In Virginia, the common mole (Scalopus aquaticus) is most abundant. Length is up to 9 inches including the almost naked tail. Mole fur is plush, and gray or brown. Moles mate in Spring and 4 to 6 weeks afterward, 2 to 5 hairless pups are born in an underground nest. After one month, the young can fend for themselves. Moles are largely solitary, except during mating season.
Controlling Mole Damage
Homeowners with mole problems are willing to try just about anything to control them. Typical control methods involve insect control, poison baits, or ultrasonic noise makers, and less conventional methods involve lying in wait with a BB gun.
First let’s address insect control. A common misconception is that white grub control will eliminate mole problems. While moles do eat white grubs as well as many other insect larva, their diet consists primarily of earthworms (which are beneficial to the lawn). Controlling actively feeding grubs in the late summer and early fall may help in moving moles to an adjacent lawn but most homeowners detect mole damage in the spring or winter. This is not an effective time to apply grub control because grubs do not feed at this time. This is when the ground is soft and moist and the worms tend to gravitate to the surface. Have you noticed after a rain the amount of earthworms on your driveway and sidewalk? The moles are drawn to where the food is, at the surface. This is why the tunnels are more visible.

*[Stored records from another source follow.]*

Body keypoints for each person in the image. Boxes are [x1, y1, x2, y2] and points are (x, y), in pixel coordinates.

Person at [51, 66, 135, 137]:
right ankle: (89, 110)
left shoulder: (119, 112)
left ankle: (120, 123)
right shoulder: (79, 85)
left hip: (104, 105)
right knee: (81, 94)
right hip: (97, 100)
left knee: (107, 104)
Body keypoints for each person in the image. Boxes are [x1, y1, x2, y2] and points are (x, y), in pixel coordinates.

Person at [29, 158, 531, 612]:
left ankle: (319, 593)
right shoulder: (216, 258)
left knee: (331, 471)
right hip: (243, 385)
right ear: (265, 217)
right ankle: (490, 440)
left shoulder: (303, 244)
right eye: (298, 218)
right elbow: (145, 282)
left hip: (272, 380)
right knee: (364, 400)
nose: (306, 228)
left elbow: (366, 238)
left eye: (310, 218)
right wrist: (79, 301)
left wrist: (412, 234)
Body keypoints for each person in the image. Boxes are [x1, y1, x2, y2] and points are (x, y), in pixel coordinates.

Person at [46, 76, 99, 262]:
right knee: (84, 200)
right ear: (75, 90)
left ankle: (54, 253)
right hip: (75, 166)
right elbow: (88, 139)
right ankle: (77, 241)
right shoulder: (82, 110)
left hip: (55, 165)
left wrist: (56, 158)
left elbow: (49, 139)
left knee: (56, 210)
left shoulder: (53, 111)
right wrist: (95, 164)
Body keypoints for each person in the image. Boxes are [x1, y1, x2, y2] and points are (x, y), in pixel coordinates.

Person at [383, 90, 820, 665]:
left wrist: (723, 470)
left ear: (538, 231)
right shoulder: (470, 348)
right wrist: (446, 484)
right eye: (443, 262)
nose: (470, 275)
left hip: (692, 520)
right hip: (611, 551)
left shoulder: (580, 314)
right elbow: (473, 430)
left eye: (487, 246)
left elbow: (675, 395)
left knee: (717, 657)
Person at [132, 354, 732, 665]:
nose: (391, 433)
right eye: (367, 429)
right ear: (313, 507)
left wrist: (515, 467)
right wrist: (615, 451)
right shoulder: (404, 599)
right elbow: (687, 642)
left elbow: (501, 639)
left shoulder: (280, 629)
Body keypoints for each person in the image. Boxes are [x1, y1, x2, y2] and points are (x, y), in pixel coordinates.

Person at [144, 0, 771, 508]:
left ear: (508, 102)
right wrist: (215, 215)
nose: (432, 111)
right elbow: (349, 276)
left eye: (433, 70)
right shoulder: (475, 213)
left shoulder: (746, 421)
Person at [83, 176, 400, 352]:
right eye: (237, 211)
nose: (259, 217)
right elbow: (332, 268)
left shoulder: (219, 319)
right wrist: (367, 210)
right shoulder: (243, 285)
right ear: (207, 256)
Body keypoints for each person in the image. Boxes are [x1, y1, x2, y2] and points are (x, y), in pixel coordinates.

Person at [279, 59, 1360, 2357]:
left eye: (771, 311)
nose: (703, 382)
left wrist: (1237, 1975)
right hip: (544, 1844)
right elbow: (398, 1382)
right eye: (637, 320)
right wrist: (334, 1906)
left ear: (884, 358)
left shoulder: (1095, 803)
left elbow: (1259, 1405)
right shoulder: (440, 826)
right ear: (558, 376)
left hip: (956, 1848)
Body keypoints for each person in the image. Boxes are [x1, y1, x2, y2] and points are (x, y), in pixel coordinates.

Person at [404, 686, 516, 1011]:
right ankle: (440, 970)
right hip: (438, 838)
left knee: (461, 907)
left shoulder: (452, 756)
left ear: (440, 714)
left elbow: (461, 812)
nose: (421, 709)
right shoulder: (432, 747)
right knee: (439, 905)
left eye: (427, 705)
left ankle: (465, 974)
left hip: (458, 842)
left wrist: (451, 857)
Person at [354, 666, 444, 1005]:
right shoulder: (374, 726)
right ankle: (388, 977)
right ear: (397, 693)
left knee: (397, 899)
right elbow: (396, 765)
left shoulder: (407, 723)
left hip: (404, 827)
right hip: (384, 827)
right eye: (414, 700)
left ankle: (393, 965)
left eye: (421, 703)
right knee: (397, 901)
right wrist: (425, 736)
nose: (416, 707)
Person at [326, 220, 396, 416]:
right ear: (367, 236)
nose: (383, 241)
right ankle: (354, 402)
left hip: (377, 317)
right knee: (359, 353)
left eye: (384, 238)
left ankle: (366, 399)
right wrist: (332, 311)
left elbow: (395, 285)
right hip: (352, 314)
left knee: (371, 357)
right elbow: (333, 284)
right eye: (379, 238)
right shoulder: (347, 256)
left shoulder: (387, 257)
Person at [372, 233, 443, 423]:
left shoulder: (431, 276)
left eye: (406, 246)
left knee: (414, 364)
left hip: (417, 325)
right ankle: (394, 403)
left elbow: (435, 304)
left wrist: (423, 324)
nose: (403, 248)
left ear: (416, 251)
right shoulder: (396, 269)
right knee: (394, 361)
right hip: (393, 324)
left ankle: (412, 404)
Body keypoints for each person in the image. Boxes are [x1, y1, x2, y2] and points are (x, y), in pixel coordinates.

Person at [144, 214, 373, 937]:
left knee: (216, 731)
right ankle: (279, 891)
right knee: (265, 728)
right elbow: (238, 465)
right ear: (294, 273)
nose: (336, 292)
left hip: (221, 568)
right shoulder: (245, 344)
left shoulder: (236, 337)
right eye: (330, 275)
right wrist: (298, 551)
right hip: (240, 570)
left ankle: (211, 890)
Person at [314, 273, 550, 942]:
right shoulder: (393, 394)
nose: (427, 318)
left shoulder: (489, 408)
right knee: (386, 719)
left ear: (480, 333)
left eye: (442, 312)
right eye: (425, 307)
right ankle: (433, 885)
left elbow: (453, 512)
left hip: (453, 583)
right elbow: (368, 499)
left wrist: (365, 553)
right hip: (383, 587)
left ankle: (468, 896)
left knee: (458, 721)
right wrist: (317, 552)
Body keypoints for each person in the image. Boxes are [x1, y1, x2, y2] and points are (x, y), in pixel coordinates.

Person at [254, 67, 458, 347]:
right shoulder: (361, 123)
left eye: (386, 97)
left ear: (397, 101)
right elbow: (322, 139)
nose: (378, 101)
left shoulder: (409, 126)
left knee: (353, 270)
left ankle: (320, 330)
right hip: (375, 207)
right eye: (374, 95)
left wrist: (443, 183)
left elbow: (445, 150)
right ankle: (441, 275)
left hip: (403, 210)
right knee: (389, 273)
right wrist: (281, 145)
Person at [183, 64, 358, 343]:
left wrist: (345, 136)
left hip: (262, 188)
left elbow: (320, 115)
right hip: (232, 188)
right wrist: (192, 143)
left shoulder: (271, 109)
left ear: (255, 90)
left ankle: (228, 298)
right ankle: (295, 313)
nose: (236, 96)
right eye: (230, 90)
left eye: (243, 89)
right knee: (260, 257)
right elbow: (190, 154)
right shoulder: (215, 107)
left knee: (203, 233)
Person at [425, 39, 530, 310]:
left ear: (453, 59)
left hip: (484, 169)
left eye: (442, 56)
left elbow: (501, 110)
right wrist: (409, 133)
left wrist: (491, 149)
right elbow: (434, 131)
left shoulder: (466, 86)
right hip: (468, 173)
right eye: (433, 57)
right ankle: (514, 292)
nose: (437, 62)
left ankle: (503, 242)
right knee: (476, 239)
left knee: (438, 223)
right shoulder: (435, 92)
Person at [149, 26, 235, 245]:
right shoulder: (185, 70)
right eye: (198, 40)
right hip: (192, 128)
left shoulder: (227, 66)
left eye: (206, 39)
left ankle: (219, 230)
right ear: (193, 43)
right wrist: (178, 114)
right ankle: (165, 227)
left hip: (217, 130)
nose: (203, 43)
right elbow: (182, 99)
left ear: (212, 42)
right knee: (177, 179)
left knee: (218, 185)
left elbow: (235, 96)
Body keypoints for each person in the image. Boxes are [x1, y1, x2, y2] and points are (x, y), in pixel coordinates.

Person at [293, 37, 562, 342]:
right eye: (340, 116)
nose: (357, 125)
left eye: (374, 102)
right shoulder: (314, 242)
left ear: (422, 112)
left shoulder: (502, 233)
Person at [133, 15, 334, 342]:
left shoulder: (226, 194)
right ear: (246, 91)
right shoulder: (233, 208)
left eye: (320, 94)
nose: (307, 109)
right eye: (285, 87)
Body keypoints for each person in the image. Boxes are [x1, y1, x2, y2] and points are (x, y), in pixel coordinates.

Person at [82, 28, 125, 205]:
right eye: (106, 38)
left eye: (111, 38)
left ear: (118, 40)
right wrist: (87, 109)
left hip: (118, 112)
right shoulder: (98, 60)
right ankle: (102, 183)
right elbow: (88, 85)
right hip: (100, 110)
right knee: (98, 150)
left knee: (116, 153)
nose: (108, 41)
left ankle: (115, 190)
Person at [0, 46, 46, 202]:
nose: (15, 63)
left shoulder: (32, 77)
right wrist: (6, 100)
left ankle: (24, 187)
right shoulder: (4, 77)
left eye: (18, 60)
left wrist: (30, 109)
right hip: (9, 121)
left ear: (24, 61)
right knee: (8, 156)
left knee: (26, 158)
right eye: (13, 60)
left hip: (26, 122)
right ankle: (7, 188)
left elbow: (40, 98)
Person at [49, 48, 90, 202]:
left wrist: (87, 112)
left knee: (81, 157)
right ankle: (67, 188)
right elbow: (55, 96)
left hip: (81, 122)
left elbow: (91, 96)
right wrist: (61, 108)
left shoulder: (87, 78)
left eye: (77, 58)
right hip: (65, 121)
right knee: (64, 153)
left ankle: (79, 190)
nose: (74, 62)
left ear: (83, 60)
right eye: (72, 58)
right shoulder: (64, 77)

Trapping is the recommended method of control. Harpoon and choker style traps are sold for mole eradication. Both traps kill moles quickly. The key to successful trapping is to set the trap on a main feeding tunnel. Some mole feeding tunnels are used as main travel runs, but most mole feeding tunnels may only be used once. Locate main travel tunnels by stamping down all tunnels in the lawn. By the next day they will push up the soil blocking their main travel tunnels. Stamp down the tunnel again and set the trap. If a mole is not trapped in three days and new tunnels appear in the lawn, repeat the process. Trap until there are no new tunnels produced.